Face à la forte recrudescence des arrivées en Crète depuis la Libye début juillet, la Grèce avait annoncé et voté dans la foulée au Parlement une loi qui suspend pour trois mois l'accès à l'asile pour les migrants arrivant à bord de bateaux en provenance des pays d'Afrique du Nord. Le GCR rappelle que « le 14 août 2025, la Cour européenne des droits de l'homme (CEDH) avait également émis des mesures provisoires (...) indiquant au gouvernement grec de ne pas éloigner du pays ces quatre Soudanais ».
Plus de 10.000 personnes ont débarqué en Crète, destination touristique très prisée, et à Gavdos, petite île située à proximité, depuis le début de l'année, contre 4.935 en 2024, selon le Haut commissariat des Nations unies pour les réfugiés (HCR).
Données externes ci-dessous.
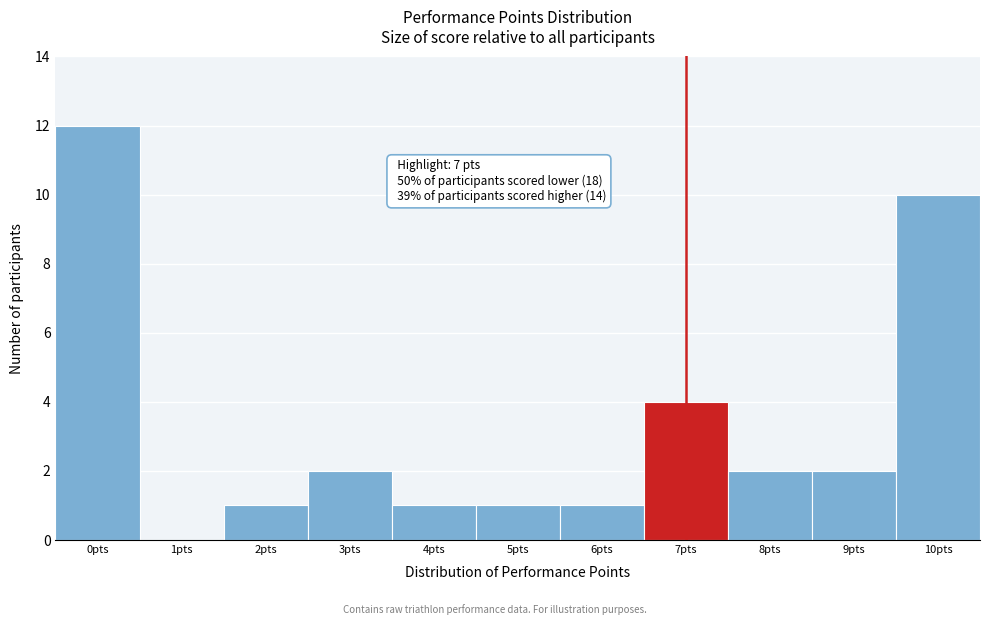

Over which range of the x-axis is the bar tallest?

-0.5 to 0.5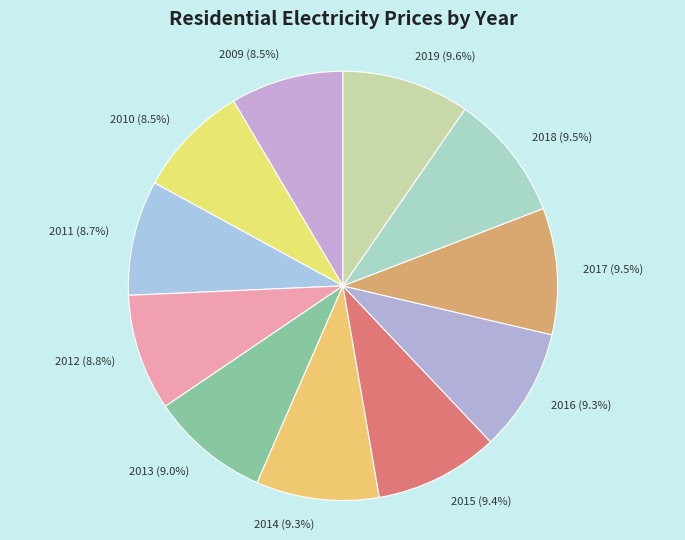

What portion of the pie excludes 2017 (9.5%)?

90.5%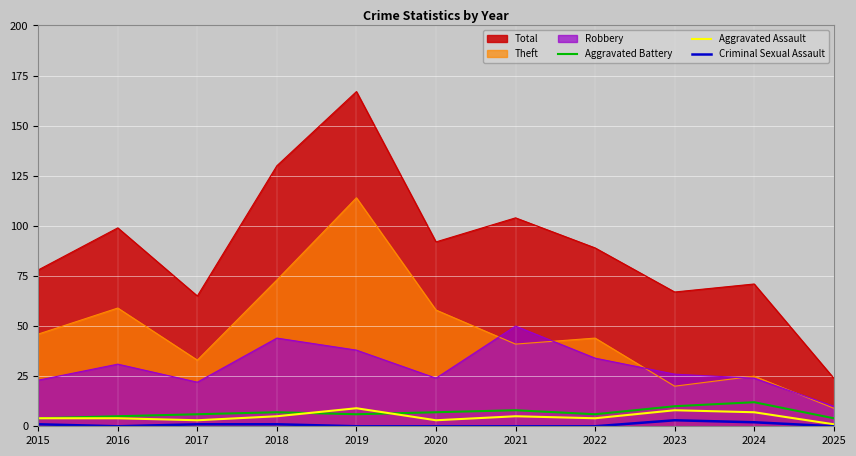

At which label is Aggravated Battery closest to 8?

2021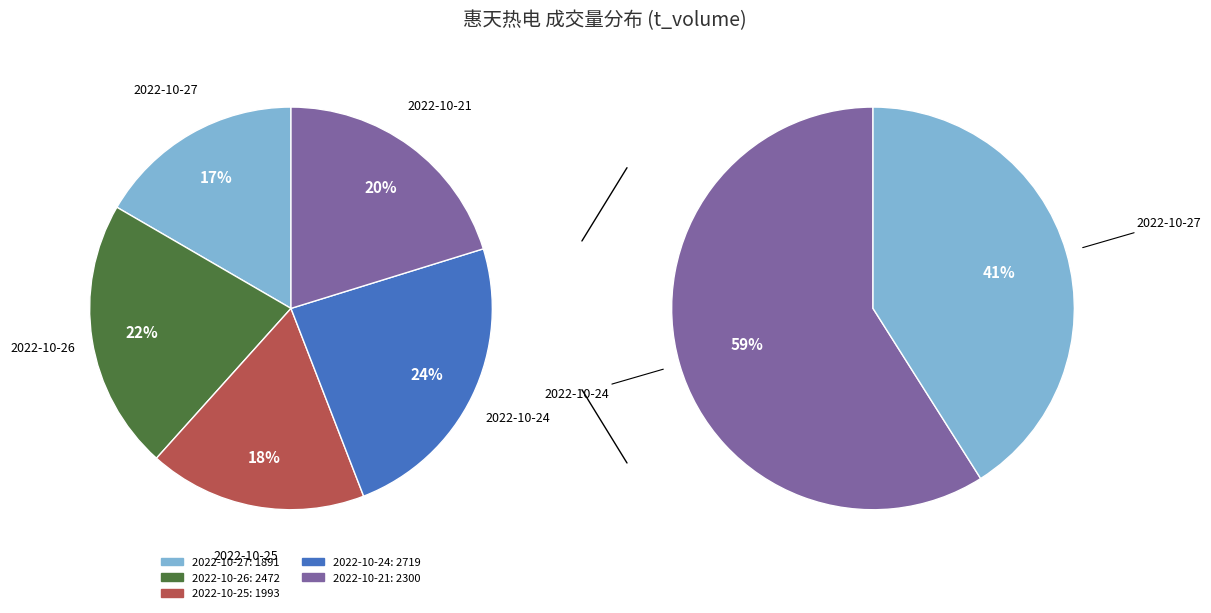

Is it true that 74214 is 10% of the pie?

False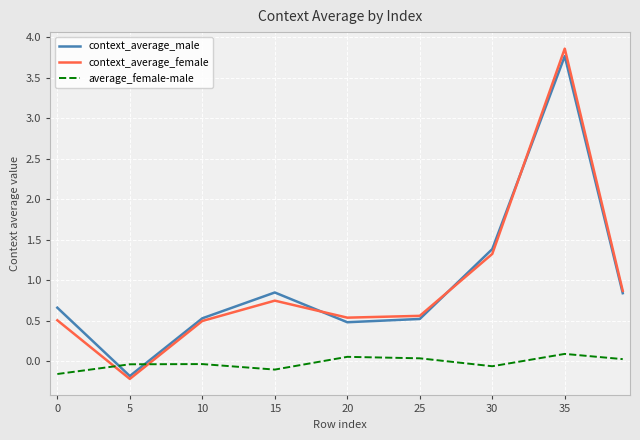

Which series has the largest range (max minus min)?

context_average_female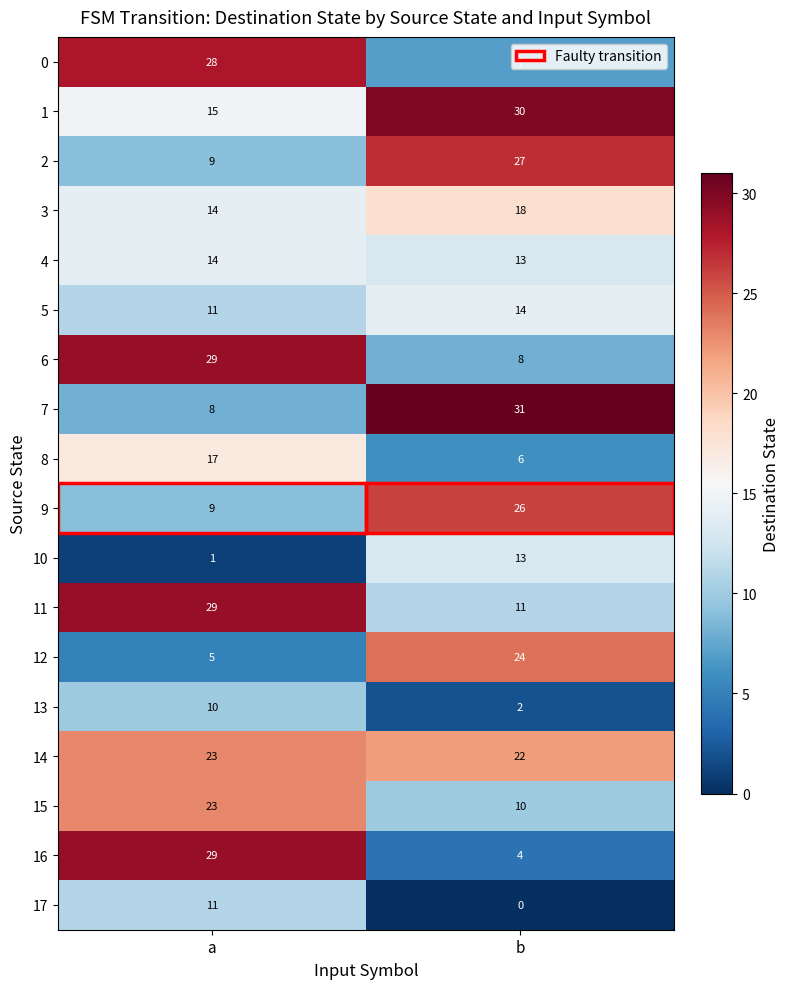

Which series has the largest range (max minus min)?

16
Près de 27% des exilés arrivant par cette route sont des ressortissants Soudanais tandis que 47% sont Égyptiens.
Début août, un mois après le vote de la loi sur la suspension temporaire de l'examen des demandes d'asile en Grèce, le ministre grec des Migrations, Thanos Plevris, s'est félicité de la réduction du nombre d'arrivées en Crète par l'Afrique du Nord. « Le message envoyé que la Grèce ne va pas examiner des demandes d'asile pour trois mois a eu un résultat », avait déclaré sur la chaîne de télévision publique ERT ce ministre, connu pour ses positions antimigratoires.
De nombreuses organisations internationales dont le HCR et le Conseil de l'Europe, ainsi que 109 ONG y compris le GCR, ont dénoncé la suspension de l'accès à l'asile en Grèce, en estimant que cette loi était contraire au droit international et européen. Au pouvoir depuis 2019, le gouvernement conservateur grec de Kyriakos Mitsotakis ne cesse de durcir sa politique migratoire.
La Grèce avait été critiquée pour des refoulements illégaux de migrants et réfugiés vers la Turquie par des organisations internationales dont l'ONU et l'UE, des accusations rejetées par le gouvernement.